What you are asked to do:
Check every line of the entries for the string "changes" and return the ones that contain it.

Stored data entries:
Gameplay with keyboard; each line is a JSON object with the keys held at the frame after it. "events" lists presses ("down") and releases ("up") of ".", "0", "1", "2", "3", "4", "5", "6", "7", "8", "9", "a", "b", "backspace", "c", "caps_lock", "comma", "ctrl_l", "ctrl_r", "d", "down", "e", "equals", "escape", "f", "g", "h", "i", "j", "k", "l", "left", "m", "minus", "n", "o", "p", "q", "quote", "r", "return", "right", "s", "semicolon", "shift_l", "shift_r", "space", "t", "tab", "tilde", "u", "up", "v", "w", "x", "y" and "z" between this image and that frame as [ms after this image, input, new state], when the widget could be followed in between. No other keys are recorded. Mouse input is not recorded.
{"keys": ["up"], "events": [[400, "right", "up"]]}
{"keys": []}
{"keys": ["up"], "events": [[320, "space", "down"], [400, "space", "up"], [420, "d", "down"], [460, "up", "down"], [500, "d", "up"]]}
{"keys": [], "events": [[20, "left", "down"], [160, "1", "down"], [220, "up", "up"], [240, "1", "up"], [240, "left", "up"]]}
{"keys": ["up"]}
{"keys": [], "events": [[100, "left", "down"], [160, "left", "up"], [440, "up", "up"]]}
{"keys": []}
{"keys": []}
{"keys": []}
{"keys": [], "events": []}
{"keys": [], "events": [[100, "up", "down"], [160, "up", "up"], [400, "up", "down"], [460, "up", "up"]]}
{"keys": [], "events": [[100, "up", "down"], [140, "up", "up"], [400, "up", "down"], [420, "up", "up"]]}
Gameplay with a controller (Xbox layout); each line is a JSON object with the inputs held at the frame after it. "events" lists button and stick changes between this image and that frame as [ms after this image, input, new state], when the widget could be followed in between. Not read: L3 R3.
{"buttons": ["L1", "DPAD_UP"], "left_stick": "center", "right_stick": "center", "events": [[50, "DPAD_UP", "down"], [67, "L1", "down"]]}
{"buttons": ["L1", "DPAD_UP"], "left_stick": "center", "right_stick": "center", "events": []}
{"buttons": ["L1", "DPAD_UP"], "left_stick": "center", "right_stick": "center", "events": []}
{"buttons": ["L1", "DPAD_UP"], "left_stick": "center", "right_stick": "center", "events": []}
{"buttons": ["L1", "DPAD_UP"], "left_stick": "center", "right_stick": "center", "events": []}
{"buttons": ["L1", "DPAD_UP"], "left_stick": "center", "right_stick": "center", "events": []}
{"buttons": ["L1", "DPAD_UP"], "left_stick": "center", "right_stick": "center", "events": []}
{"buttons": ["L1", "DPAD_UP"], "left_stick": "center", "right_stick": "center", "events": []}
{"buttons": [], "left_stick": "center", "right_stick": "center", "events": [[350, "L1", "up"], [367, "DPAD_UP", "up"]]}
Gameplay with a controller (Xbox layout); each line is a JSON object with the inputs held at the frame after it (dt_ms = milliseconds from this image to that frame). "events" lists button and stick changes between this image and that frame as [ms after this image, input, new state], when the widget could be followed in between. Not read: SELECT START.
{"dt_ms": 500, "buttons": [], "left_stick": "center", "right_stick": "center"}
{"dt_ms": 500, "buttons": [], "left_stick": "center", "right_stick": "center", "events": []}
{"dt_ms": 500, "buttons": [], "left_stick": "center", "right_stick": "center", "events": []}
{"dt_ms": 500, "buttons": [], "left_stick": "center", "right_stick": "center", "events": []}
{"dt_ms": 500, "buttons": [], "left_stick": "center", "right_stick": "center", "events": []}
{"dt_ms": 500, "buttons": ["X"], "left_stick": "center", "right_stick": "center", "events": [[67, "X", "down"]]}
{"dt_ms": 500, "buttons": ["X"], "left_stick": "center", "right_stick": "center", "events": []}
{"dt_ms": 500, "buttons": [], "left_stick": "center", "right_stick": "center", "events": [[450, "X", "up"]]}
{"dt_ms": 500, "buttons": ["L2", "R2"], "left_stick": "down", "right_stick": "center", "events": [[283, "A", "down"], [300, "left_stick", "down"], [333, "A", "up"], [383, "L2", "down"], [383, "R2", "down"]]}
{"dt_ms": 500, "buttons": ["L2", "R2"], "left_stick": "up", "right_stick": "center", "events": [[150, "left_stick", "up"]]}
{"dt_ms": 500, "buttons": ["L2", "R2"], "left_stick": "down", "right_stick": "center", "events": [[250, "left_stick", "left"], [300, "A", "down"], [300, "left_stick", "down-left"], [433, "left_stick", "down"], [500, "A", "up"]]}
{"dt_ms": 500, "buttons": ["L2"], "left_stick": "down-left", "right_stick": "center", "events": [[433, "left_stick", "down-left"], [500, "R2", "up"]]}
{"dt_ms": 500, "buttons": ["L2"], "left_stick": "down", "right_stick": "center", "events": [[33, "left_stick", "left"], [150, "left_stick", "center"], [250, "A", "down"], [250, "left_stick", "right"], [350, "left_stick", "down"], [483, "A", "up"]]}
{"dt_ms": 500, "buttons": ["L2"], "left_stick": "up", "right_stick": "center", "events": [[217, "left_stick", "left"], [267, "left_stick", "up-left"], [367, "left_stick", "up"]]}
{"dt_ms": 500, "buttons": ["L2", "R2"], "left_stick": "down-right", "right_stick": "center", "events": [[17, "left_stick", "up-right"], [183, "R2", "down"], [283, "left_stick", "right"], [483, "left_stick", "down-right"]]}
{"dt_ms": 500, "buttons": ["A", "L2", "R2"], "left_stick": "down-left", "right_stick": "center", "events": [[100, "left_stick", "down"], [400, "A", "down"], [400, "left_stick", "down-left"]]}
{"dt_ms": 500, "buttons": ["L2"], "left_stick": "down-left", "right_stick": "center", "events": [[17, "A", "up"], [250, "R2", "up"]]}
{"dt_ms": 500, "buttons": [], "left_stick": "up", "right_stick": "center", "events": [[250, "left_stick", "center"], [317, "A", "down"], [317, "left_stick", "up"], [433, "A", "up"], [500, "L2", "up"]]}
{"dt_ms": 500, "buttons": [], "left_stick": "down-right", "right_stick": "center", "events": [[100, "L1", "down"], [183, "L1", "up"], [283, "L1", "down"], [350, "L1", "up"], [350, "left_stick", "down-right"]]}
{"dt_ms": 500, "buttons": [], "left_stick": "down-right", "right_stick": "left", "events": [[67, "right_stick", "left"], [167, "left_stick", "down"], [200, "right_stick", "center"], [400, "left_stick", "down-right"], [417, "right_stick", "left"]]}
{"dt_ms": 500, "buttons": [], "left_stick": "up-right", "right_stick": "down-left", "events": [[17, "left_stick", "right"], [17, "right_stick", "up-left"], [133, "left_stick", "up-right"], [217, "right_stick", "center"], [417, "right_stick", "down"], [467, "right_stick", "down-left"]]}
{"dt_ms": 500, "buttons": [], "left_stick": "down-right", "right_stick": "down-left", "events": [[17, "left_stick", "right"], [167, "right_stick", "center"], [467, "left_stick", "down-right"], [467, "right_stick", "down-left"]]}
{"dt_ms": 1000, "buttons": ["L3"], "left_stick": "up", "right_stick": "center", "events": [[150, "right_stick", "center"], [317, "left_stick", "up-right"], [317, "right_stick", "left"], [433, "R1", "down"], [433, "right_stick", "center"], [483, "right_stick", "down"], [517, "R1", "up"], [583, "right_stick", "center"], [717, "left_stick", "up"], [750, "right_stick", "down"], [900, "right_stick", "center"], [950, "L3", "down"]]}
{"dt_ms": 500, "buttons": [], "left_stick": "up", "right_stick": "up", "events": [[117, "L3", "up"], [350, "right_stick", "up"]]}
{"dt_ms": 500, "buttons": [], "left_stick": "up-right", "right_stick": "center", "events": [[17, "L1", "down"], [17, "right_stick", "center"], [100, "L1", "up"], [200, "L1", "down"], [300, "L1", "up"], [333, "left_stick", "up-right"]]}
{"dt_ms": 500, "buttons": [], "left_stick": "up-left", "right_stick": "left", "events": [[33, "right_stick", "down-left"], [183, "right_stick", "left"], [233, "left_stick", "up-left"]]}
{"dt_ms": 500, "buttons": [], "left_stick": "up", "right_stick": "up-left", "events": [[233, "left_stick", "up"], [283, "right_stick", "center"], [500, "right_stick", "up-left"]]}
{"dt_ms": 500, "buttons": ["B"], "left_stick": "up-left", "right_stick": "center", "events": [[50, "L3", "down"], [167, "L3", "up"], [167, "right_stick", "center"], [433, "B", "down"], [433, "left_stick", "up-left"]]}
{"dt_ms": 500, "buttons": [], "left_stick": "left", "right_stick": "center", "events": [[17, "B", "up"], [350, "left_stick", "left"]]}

Your response:
Gameplay with a controller (Xbox layout); each line is a JSON object with the inputs held at the frame after it. "events" lists button and stick changes between this image and that frame as [ms after this image, input, new state], when the widget could be followed in between. Not read: L3 R3.
Gameplay with a controller (Xbox layout); each line is a JSON object with the inputs held at the frame after it (dt_ms = milliseconds from this image to that frame). "events" lists button and stick changes between this image and that frame as [ms after this image, input, new state], when the widget could be followed in between. Not read: SELECT START.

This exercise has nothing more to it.